Maryland doctors a step ahead of reform Change afoot as Clinton offers plan

September 20, 1993|By David Conn and Sandy Banisky | David Conn and Sandy Banisky,Staff Writers

For 30 years, Dr. Joshua R. Mitchell III was a sole practitioner, running his own family practice in West Baltimore. This year, rattled by the health care reform tremors building in Maryland and the nation, he gave up his independence and threw himself into the sea of "managed care."

Dr. Mitchell, 63, a past president of the Maryland Academy of Family Physicians, signed up to receive patients from four managed care companies. He did it, he said, "to protect myself."

"The solo practitioner is going to go the way of the country doctor," Dr. Mitchell said, and independent physicians can't hold their own against an increasingly integrated health care industry. "It's like, how could the corner grocery compete with a big chain?"

Dr. Mitchell finally listened to a message that the savviest people in the health care industry have been preaching for years: The business is changing, and Maryland's doctors, along with consumers, hospitals and insurers, will have to adapt.

This week in Washington, President Clinton will present a national health care reform plan that would transform the way health care is delivered. But even before the White House proposed action, Maryland took its first, tentative steps toward reform. Last spring, the General Assembly passed a law that has begun to prepare the state for change.

Maryland's new law requires insurers to prepare to offer a standard package of benefits to small businesses and to guarantee policy renewal on demand. It also sets up a powerful new state commission with broad powers to collect information and, ultimately, control fees of all health care practitioners in the state.

Although the new law doesn't put Maryland in the vanguard in health care reform -- some other states are requiring insurance for all citizens -- it gives the state a framework for implementing the proposed federal program.

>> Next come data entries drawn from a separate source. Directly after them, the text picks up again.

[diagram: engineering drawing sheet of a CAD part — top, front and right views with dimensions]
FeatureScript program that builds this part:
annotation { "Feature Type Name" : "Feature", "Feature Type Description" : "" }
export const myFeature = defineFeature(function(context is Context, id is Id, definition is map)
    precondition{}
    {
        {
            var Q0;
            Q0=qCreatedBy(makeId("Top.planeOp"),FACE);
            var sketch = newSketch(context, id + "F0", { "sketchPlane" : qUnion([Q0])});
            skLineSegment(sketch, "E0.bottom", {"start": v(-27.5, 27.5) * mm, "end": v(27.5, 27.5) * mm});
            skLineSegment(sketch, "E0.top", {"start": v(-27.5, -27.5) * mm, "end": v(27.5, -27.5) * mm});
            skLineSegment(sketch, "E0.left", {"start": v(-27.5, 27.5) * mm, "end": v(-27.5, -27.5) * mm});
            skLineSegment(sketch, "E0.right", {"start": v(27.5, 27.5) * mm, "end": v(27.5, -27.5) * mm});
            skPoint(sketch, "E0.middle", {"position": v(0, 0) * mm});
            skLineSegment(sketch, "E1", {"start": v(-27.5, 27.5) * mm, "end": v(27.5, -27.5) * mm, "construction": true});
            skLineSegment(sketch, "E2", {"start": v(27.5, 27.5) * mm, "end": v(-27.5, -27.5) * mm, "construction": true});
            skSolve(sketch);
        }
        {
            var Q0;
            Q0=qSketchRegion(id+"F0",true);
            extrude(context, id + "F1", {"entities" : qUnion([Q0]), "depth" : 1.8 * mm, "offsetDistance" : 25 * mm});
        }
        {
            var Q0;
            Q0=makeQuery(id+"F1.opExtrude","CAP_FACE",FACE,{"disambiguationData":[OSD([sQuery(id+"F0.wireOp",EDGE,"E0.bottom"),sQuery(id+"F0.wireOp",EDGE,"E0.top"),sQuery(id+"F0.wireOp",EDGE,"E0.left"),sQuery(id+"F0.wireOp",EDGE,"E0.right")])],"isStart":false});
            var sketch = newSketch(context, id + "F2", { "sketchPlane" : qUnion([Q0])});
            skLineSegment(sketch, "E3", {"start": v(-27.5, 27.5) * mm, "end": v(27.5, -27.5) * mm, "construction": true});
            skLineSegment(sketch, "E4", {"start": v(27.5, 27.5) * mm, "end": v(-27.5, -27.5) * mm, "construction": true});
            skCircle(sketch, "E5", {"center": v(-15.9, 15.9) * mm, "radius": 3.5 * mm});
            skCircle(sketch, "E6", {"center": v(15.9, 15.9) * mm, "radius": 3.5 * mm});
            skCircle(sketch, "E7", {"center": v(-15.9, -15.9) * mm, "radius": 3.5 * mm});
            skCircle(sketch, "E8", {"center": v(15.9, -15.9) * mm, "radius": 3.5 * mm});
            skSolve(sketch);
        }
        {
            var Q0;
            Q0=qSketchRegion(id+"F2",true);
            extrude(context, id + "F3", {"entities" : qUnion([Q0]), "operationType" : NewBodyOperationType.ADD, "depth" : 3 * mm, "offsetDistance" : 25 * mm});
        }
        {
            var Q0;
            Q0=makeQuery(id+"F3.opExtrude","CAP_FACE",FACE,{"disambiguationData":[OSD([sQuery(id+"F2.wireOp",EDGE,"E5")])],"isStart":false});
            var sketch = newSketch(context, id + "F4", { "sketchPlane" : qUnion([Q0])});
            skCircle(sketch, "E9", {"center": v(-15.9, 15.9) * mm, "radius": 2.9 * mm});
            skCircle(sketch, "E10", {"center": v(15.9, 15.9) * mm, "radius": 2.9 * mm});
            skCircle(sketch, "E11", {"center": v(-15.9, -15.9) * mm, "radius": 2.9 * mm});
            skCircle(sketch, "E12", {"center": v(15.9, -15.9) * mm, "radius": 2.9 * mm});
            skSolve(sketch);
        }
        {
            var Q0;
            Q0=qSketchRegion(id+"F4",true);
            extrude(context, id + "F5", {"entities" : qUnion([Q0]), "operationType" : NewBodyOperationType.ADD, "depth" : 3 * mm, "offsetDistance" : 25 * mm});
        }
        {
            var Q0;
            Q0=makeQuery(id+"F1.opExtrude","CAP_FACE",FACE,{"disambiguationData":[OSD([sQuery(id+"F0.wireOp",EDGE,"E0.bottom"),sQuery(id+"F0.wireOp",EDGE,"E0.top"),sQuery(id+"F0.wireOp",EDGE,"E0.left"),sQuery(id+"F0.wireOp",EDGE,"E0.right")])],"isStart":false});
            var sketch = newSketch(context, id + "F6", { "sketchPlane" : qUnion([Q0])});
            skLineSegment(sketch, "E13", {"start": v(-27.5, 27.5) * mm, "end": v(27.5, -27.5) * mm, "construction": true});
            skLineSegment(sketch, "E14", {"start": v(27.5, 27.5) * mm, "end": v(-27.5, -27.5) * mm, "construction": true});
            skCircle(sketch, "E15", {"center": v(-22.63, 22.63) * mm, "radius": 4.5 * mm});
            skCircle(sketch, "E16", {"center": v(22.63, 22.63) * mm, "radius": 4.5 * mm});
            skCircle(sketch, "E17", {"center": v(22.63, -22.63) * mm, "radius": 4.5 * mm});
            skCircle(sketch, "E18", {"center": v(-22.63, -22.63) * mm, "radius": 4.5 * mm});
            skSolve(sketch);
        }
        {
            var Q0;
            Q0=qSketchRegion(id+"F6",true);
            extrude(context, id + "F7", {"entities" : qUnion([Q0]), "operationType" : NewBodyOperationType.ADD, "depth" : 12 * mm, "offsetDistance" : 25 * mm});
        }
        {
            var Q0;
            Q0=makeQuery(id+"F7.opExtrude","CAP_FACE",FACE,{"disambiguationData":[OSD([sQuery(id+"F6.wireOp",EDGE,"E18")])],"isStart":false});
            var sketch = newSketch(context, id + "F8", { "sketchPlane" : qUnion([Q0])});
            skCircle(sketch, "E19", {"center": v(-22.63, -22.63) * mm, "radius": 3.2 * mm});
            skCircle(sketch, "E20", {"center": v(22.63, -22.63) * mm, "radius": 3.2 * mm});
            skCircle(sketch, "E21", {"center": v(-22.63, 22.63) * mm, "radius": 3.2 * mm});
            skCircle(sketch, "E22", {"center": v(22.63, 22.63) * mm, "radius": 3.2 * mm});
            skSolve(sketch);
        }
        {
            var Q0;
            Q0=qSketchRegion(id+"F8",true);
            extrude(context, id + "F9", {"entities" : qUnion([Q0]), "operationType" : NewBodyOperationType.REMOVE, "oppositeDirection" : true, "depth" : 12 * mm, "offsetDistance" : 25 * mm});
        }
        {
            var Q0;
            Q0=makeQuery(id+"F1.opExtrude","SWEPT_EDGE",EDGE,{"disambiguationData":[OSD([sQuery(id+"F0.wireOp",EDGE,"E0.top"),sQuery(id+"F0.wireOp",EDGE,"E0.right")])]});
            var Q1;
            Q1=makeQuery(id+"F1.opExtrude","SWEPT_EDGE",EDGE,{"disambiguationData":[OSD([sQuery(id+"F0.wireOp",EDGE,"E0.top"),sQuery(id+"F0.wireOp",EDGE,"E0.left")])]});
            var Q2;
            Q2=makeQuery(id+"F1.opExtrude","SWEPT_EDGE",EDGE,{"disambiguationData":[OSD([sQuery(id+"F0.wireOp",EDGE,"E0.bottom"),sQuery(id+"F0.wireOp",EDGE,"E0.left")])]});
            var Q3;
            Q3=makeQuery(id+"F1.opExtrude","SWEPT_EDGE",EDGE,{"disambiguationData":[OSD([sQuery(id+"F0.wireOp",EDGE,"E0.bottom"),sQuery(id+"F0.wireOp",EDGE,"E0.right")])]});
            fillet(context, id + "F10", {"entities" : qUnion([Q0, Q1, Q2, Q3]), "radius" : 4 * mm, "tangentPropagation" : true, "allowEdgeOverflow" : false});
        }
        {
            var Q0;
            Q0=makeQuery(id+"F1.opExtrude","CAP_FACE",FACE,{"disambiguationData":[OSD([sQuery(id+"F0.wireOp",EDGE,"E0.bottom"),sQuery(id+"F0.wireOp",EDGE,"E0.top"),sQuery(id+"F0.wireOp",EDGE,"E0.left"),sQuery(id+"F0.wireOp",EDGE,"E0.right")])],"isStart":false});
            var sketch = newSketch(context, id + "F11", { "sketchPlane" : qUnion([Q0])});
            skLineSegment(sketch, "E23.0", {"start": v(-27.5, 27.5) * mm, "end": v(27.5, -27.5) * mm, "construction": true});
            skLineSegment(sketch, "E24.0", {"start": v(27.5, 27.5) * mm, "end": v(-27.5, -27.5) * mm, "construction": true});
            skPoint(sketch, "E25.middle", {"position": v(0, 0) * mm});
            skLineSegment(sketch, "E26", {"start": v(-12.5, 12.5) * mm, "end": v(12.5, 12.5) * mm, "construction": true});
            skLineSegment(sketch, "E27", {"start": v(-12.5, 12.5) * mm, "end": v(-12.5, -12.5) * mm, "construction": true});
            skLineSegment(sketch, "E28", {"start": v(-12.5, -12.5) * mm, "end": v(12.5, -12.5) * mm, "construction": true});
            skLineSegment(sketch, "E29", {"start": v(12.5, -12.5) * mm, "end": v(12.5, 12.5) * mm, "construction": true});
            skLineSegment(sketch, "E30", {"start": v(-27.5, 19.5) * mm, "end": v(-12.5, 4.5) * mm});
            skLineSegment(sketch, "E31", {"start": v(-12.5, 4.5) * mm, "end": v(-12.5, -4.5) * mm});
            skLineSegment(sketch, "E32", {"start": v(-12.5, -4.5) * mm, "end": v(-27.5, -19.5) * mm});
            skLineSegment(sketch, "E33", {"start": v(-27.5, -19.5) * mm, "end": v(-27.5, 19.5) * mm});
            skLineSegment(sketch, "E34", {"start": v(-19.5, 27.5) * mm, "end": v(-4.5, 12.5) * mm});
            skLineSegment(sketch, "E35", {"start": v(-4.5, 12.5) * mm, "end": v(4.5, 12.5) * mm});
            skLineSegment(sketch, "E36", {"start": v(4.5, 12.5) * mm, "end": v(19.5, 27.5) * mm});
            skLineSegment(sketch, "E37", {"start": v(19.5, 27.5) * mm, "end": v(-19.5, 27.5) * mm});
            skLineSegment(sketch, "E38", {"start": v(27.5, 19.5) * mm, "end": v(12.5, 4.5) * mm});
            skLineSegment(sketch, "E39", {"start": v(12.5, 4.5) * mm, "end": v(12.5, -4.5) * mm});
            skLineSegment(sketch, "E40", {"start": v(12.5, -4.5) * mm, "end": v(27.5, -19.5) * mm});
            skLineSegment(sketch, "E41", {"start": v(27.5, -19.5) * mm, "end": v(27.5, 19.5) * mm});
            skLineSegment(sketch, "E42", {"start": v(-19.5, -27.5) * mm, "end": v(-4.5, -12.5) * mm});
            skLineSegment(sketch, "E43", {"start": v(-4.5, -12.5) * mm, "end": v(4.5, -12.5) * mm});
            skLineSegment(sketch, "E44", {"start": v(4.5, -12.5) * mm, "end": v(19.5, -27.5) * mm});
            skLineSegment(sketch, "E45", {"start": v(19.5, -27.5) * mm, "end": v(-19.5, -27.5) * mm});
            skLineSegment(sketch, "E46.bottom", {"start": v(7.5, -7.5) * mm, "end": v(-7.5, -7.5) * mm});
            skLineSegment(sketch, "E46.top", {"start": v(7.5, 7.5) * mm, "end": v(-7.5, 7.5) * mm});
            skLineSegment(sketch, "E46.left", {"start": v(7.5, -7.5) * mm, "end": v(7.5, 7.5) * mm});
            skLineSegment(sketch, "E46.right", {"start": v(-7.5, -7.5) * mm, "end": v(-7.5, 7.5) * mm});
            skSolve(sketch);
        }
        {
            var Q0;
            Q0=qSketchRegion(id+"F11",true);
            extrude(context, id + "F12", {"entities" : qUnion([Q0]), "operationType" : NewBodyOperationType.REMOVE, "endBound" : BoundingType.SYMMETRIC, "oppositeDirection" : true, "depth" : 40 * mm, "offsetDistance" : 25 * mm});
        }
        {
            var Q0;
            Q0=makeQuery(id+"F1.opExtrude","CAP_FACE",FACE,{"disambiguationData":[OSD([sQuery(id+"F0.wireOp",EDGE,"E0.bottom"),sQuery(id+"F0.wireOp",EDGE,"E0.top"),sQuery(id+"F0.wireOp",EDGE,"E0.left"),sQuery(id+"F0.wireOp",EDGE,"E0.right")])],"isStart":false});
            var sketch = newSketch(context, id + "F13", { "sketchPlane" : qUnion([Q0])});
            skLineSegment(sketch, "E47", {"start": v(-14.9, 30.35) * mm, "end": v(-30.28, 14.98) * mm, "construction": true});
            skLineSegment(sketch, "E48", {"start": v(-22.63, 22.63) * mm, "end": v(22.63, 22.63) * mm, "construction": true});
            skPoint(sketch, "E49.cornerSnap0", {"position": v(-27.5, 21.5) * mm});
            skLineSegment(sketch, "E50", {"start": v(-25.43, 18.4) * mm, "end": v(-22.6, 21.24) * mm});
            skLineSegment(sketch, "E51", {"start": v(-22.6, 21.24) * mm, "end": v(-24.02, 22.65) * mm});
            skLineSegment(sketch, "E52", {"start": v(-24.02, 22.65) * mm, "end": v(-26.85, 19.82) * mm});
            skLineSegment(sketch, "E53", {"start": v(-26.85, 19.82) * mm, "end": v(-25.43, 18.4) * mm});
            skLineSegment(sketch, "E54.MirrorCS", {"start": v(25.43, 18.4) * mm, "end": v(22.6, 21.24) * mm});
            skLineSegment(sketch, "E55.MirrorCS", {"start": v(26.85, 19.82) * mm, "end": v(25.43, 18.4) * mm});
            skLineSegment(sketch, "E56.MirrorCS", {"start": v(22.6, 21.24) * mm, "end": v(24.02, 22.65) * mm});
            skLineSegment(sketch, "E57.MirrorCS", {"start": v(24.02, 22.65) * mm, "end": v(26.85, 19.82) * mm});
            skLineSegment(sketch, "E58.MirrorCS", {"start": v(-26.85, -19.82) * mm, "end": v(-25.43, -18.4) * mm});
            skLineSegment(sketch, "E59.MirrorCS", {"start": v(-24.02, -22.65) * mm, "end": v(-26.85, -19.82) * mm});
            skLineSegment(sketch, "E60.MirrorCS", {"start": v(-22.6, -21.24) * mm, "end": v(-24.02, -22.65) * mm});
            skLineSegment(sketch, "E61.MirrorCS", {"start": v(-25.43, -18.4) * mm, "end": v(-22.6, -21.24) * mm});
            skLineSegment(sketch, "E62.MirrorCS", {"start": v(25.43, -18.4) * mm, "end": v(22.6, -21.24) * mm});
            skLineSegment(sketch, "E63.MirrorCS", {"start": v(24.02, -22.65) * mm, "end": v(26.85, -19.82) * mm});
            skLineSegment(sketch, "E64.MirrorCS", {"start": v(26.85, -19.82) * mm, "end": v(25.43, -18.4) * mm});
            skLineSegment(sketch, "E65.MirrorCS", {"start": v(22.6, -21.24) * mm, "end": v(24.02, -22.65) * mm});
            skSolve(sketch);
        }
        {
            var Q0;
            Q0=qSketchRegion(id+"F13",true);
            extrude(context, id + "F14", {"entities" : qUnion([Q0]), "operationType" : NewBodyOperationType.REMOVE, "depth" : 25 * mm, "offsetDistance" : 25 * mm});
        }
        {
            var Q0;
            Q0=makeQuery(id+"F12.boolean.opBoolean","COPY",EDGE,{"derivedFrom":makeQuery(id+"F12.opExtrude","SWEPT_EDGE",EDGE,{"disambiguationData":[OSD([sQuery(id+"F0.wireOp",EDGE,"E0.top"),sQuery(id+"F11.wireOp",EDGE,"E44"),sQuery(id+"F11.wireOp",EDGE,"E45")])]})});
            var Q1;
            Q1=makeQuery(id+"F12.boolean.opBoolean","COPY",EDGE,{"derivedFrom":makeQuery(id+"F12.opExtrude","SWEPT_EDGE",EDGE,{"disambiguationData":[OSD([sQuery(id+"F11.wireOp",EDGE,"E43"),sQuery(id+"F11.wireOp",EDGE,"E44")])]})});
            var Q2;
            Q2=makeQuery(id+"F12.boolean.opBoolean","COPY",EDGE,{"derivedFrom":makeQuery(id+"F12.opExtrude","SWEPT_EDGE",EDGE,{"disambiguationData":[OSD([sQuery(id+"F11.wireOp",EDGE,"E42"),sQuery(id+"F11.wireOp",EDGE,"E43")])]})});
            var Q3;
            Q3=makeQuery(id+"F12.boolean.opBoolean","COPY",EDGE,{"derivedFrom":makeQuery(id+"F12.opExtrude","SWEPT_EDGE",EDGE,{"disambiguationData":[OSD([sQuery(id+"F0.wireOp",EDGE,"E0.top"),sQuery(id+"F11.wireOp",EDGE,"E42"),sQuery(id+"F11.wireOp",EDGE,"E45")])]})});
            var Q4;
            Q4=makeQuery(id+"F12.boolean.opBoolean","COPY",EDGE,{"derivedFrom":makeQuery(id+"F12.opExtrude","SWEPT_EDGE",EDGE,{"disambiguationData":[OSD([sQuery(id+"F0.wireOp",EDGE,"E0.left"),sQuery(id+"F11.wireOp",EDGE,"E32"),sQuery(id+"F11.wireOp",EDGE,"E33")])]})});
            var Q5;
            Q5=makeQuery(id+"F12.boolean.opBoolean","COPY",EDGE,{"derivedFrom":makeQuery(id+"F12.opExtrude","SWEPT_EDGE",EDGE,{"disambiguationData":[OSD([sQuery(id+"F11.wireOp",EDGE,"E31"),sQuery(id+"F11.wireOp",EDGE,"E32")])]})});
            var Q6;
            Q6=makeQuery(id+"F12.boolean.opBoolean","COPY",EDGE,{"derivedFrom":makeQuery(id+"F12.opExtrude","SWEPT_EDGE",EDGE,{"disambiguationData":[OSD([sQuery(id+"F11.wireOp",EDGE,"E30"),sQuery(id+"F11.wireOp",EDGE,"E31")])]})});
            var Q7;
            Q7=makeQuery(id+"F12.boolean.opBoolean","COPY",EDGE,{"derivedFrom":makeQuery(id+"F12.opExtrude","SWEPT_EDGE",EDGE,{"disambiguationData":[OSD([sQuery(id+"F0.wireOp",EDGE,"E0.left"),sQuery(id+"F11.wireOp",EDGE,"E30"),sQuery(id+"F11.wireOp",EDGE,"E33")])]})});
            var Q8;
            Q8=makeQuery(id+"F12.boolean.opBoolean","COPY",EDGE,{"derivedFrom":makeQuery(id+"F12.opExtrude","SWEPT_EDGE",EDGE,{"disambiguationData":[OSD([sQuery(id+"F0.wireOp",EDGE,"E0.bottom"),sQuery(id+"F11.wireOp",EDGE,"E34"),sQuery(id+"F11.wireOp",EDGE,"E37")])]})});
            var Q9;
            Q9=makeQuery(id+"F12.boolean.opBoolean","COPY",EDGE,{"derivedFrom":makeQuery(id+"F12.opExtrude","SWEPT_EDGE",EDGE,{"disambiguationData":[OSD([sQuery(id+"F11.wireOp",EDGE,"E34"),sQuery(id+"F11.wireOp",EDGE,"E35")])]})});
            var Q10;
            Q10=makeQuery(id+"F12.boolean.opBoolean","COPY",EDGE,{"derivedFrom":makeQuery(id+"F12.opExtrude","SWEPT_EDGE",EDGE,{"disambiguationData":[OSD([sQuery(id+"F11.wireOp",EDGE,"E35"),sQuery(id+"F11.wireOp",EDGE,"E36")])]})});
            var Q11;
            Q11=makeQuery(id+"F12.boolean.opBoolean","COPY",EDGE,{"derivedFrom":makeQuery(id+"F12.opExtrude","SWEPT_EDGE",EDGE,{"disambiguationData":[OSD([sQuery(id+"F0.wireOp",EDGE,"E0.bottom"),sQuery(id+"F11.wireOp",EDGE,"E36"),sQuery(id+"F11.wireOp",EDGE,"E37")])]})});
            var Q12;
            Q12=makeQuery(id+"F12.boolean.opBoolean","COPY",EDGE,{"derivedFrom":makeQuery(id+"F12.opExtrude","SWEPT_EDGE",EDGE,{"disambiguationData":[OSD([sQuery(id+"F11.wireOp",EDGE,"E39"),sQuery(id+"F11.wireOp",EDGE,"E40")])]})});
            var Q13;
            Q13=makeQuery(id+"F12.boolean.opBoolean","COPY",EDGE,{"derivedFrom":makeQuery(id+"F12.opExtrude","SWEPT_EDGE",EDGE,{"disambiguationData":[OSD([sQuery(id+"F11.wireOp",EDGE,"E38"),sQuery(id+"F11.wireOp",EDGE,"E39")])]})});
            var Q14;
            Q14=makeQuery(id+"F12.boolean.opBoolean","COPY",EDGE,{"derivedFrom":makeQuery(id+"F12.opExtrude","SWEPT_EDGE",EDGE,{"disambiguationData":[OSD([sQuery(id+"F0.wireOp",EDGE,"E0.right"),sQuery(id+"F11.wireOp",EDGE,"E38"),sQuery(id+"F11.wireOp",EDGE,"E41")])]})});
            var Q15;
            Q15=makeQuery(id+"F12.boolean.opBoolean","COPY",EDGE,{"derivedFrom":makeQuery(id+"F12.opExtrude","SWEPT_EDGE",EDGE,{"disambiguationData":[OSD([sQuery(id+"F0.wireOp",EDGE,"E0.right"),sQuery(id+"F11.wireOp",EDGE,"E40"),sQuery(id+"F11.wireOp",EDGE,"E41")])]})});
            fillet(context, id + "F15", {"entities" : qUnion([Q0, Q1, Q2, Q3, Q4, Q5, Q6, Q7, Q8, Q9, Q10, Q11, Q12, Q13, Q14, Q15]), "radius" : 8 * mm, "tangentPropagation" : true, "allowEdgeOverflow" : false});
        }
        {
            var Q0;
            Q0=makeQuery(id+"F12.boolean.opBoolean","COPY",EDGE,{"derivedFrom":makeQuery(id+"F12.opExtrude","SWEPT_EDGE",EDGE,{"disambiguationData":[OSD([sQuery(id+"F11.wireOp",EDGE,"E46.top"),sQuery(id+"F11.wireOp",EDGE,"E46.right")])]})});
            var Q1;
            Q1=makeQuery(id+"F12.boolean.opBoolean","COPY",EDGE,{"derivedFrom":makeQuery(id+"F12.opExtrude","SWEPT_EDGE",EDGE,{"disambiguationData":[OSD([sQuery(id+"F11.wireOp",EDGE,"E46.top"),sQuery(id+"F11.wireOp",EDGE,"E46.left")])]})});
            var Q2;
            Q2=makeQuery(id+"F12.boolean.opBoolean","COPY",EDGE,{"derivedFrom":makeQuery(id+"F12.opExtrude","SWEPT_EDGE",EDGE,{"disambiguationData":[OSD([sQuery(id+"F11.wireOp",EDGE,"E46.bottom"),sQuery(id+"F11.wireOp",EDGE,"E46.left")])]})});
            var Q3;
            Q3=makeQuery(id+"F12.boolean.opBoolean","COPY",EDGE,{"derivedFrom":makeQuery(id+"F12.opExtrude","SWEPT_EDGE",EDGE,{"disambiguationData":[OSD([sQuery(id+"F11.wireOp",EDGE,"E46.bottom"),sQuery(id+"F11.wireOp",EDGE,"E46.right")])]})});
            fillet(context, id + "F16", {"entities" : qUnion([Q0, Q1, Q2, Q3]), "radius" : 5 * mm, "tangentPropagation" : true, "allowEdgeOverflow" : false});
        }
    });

Harold A. Cohen, a consultant who helped shape the legislative package last spring, said Annapolis was monitoring Washington's ideas on reform. "We weren't interested in conflicting with it. We wanted Maryland positioned to take advantage of it."

Some legislators believe Maryland, with 600,000 uninsured residents, has to continue its work on reform in case the promised federal changes don't make it through Congress. In the next General Assembly session, Delegate Casper R. Taylor Jr. says, his House Economic Matters committee will consider ways to cover the costs of long-term care. And he'd like to find a way to make insurance more available to people who are self-employed.

Partly because they've anticipated well-telegraphed moves in Annapolis and Washington and partly because of economic pressures, Maryland's health care industries have been reshaping the way they practice and pay for medical care.

For example, physicians such as Dr. Mitchell are reluctantly acknowledging that as managed care becomes the norm, they either must join up or risk being locked out.

"I don't think you're going to find any solo practitioner without an affiliation with some group," said Dr. Mitchell, the family practitioner.

Group physician practices have become more widespread. But just this year, from scattered offices around the Baltimore area, a group of 15 primary care physicians -- internists, pediatricians and family practitioners -- formed an organization called the Baltimore Medical Group, one of the first groups without a common office.

By closely tracking the prices, treatment practices and quality of its members, the group plans to offer itself as a cost-effective network to HMOs, insurers and any other health care decision-maker. It's in discussions with several other physician groups and eventually plans to include hundreds of member physicians, according to its chairman, Roland Park internist Alan Kimmel.

The group was formed for the old reasons, such as economies of scale, expense-sharing and the like. But more important are the new reasons: "to negotiate contracts with HMOs, to create a power base to work with hospitals and other health care providers," Dr. Kimmel explained.

Not only the doctors, but just about every type of player in the industry, has been making new friends in Maryland. Last month, the Prudential Health Care Plan of the Mid-Atlantic, a Baltimore-based HMO, signed an agreement with a Sinai Hospital subsidiary to run a primary care clinic for the HMO's Medicaid patients. Prudential already has an arrangement with Liberty Medical Center, and is negotiating one with the Harbor Medical Center.

In July, the Sheppard Pratt Health System signed a contract to provide mental health services to the 30,000 Baltimore-area members of the Kaiser Permanente HMO. And in February, the University of Maryland Medical System picked a Towson firm to help the hospital re-enter the pharmacy business.

Companies that used to be in one line of business have been expanding their reach.